NABF president Duane Ford started off by giving thanks to and recognizing his predecessor, Joe Dwyer. Ford focused on relationships in boxing and how they make the NABF what they are. Ford also recognized current NABF fly and super fly champ Oscar Cantu who is in attendance this weekend.
The first key note speaker was attorney Pat English. English also started out focusing on relationships in boxing. Representing a slew of champions over the years, many from the Main Events promotional stable. English discussed many aspects of protecting a fighter and roles he has played in doing so: *looking at the integrity, ring presence and experience of referees being considered for assignment to a fight
*uniform rules and video reply on questionable calls by a ref
*consistency of judges in scoring fights- were they the “odd man out” in a split decision?
*consider post fight criticism of officials
Mauricio Sulaiman talked about the Muhammad Ali act in the late nineties changing the membership of the NABF, disallowing state commission members from being members of a sanctioning body. Ring officials from various states can however, be members.
Sulaiman cited North America as accounting for 85% of all activity in world boxing, leading to great potential for the NABF based on fighter volume alone.
After lunch, several more speakers took the podium. This writer was especially privileged to speak on the relationship between the media and the sport of boxing. (Fightnews’ Gary “Digital” Williams will cover that presentation).
California State Athletic Commissioner Andy Foster gave a very analytic and informative presentation on his methods for approving matches. Foster uses an interesting series of statistics regarding proposed “opponents” brought into California- called the “Boxing Severity Index.” The incoming opponent’s activity, recent record, KO or TKO (loss), age and ring age (rounds) are all brought into question and analyzed.
California judge Steve Morrow, also a former police officer and boxing writer, gave an emotional talk about his improbable trip in boxing. Morrow expressed his appreciation for being able to “do something that not everybody does in this world.”
The banquet saw another delicious buffet complimented by an entertaining awards ceremony as well as a raffle. Over $4000 was raised for the Dallas police department on this night.

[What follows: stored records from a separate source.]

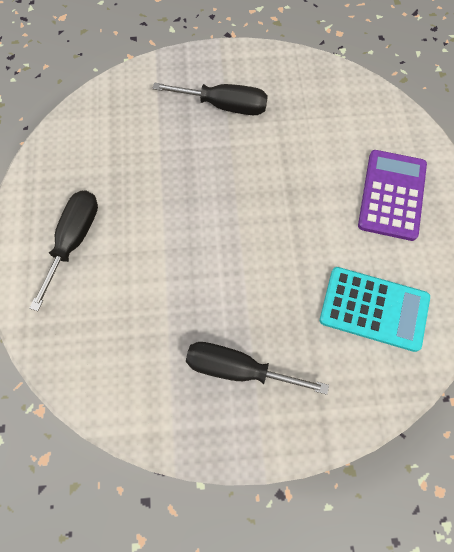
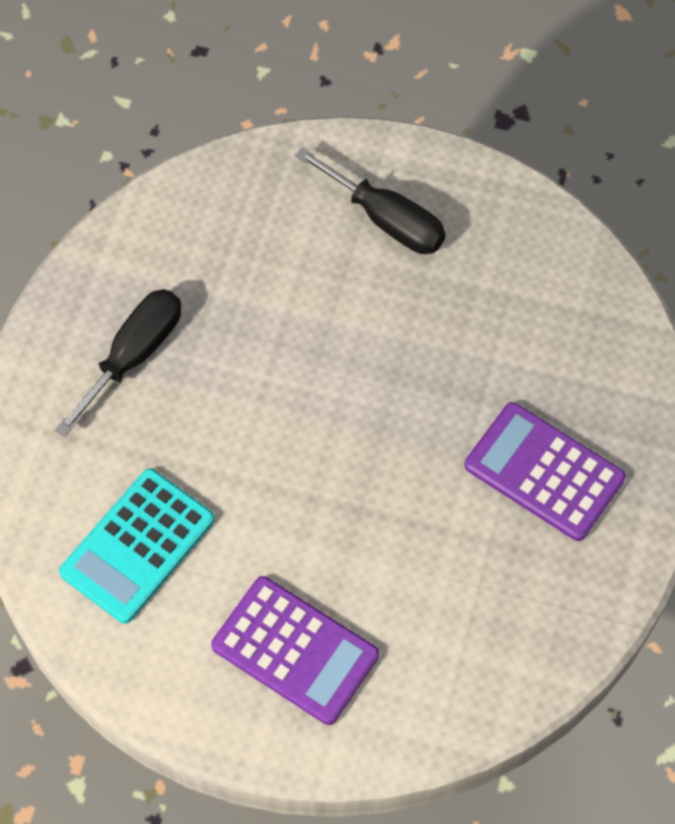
camera: 110 degrees right, 5 degrees down
black screwdriver [152,82,268,115] -> purple calculator [464,402,626,541]

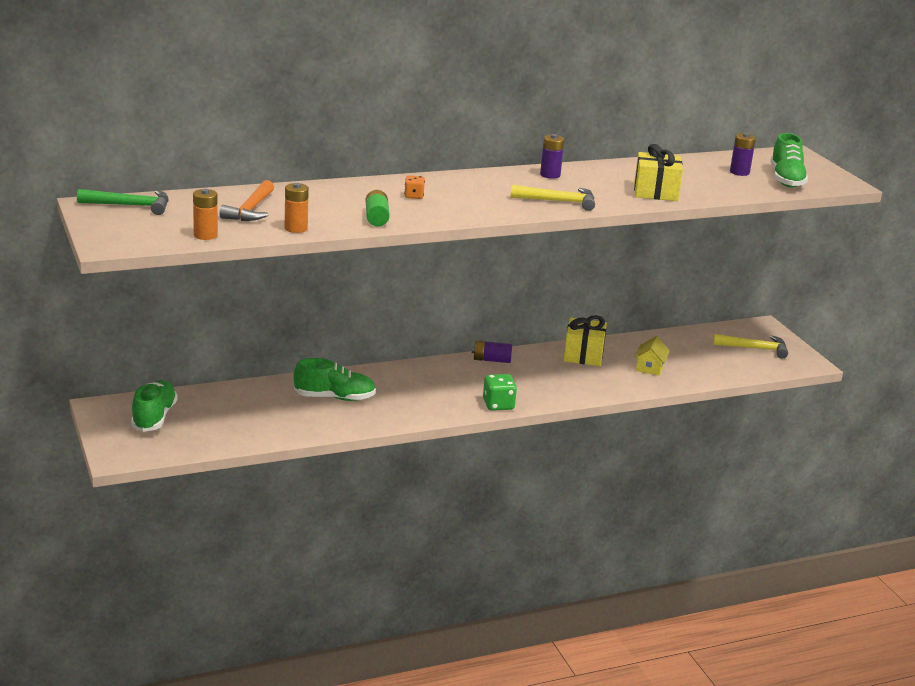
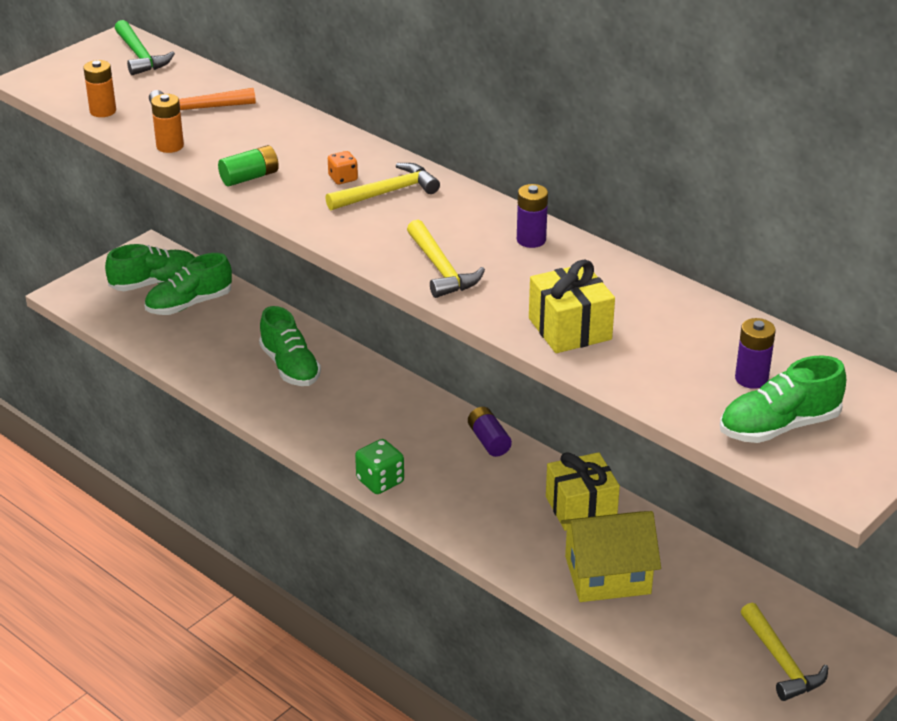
camera: 65 degrees right, 10 degrees up
yellow house [634,336,670,376] -> yellow house [561,511,661,602], size x1.82
none -> green shoe [145,253,232,315]
none -> yellow hammer [325,163,440,210]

The high bid item was a framed original fight program and ticket from the second Cassius Clay vs Sonny Liston fight in Lewiston, Maine which went to the WBC’s Jill Diamond for a nice sum of $2525.
Awards presented included:
Service Appreciation- Deb Hawkins
Woman of the Year- Joanna Aguilar
Welcome Back Award- Michael Ross
Appreciation Award- Barry Lindenman
Newcomer Award- Travis Ford
Grey In The Dark Award- Kevin Scott
Champion of the Year- Oscar Cantu
Match Maker of the Year/Man of the Year- Robert Diaz
Commission of the Year- California (Andy Foster)
Promoter of the Year- Golden Boy (Robert Diaz)
Fighter of the Year- Joseph Diaz, Jr.